Random Reshuffling Dominates Stochastic Gradient Descent

Stochastic Gradient Descent (SGD) is one of the most classical optimization algorithms with favorable theoretical guarantees, yet the practical implementation of SGD differs subtly from its well-known form and is often referred to as Shuffling Stochastic Gradient Descent (Shuffling SGD). A particularly popular strategy in Shuffling SGD is Random Reshuffling (RR), which has achieved great empirical success across numerous experiments. Despite its strong performance, RR has long been considered a heuristic due to a lack of theoretical support.
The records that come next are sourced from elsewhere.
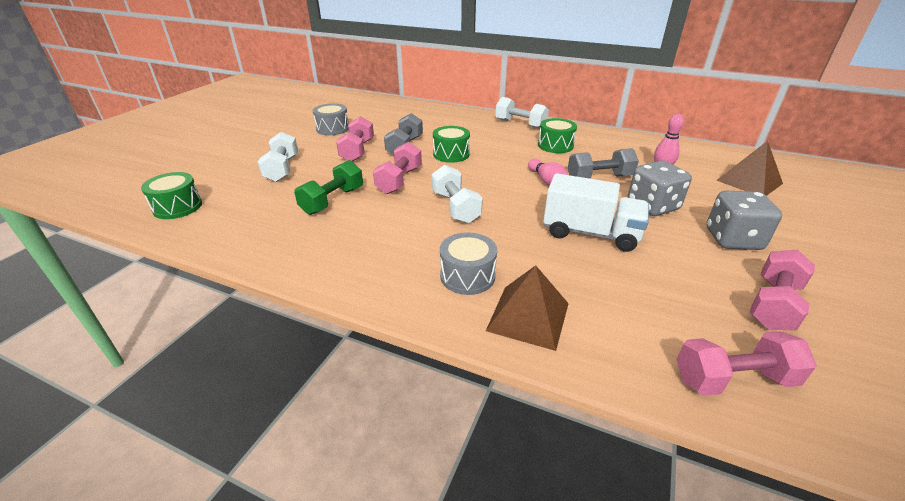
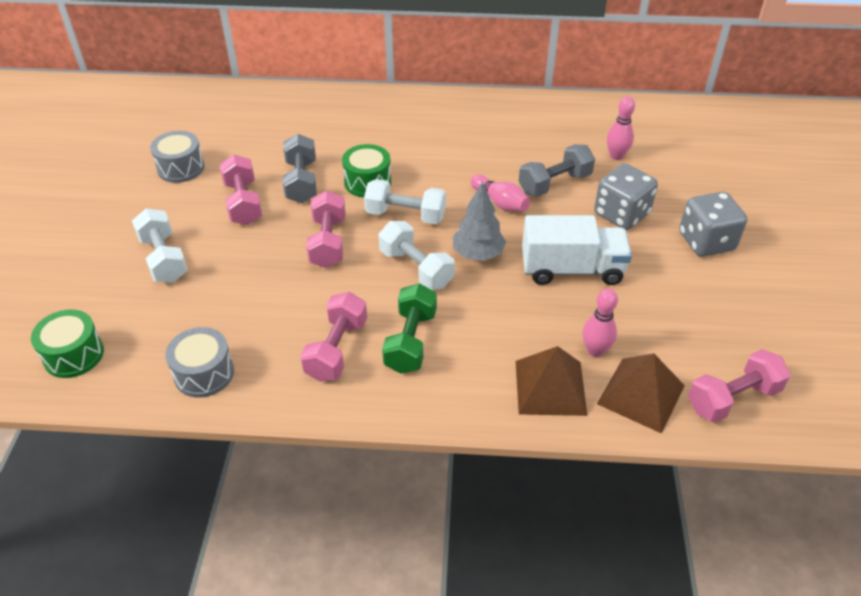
camera: 20 degrees left, 10 degrees up
(333, 201) = (266, 295): green dumbbell -> green dumbbell (410, 341)
(467, 276) = (473, 358): grey drum -> grey drum (204, 373)
(511, 208) = (478, 254): none -> grey tree
(520, 124) = (428, 106): white dumbbell -> white dumbbell (405, 215)
(555, 145) = (486, 138): green drum -> none
(588, 297) = (595, 350): none -> pink bowling pin
(749, 181) = (707, 153): brown pyramid -> brown pyramid (641, 394)
(773, 304) = (752, 312): pink dumbbell -> pink dumbbell (336, 349)

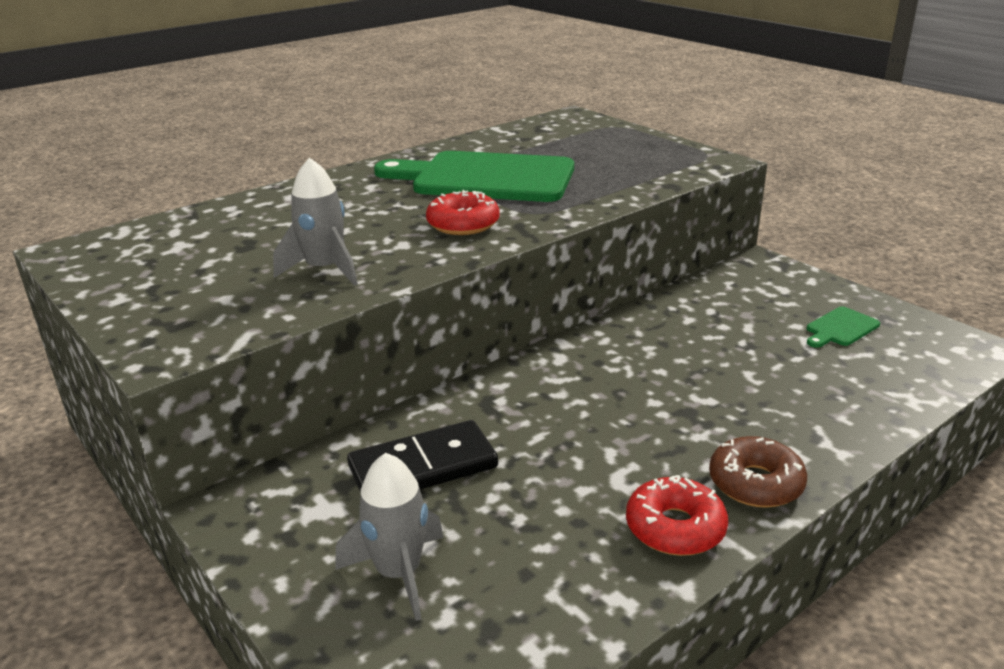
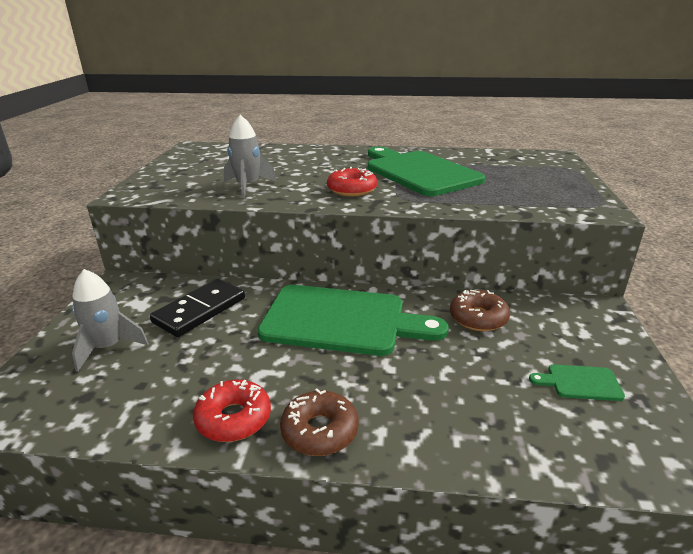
camera: 45 degrees right, 0 degrees up
(423, 467) = (200, 310): black domino -> black domino turned 75 degrees counterclockwise
(593, 386) = (342, 320): none -> green cutting board
(695, 318) = (478, 318): none -> brown donut

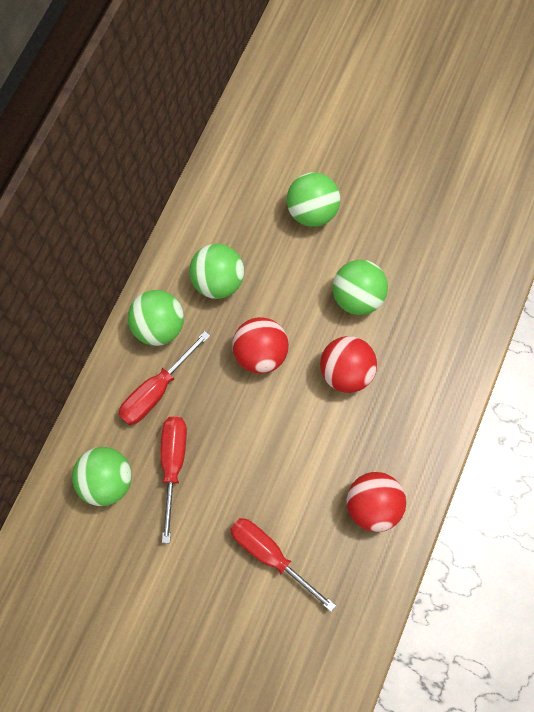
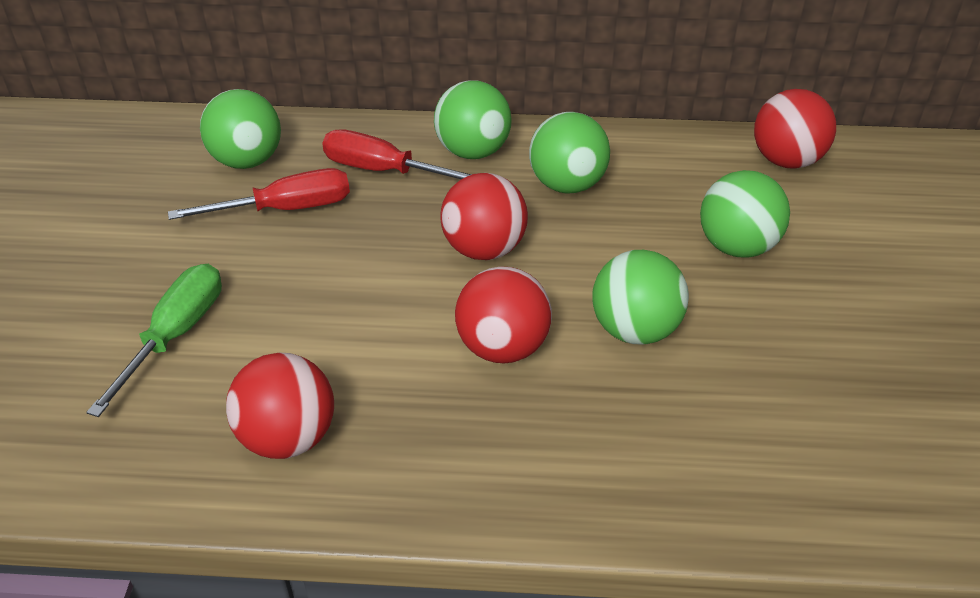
camera: 70 degrees right, 30 degrees down
(246, 142) = (786, 160): none -> red ball
(270, 555) = (175, 335): red screwdriver -> green screwdriver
Over the last decade, people have finally established provable convergence rates for RR, thus justifying its observed superiority. However, for smooth convex optimization, two clouds over the convergence theory of RR remain to this day. More precisely, according to the current theory, Shuffling SGD under RR converges only when the stepsize is smaller than a threshold proportional to 1/n, where n is the number of summands in the objective (or the number of data points). Consequently, the optimally tuned theoretical rate of Shuffling SGD under RR is strictly worse than that of SGD when the number of epochs is smaller than another threshold proportional to n. These two restrictions heavily limit the applicability of existing theories and leave a critical mismatch with practice. In this work, for the first time, we prove that RR dominates SGD in smooth convex optimization under any reasonable stepsize after any finite number of epochs, thereby addressing a longstanding open question.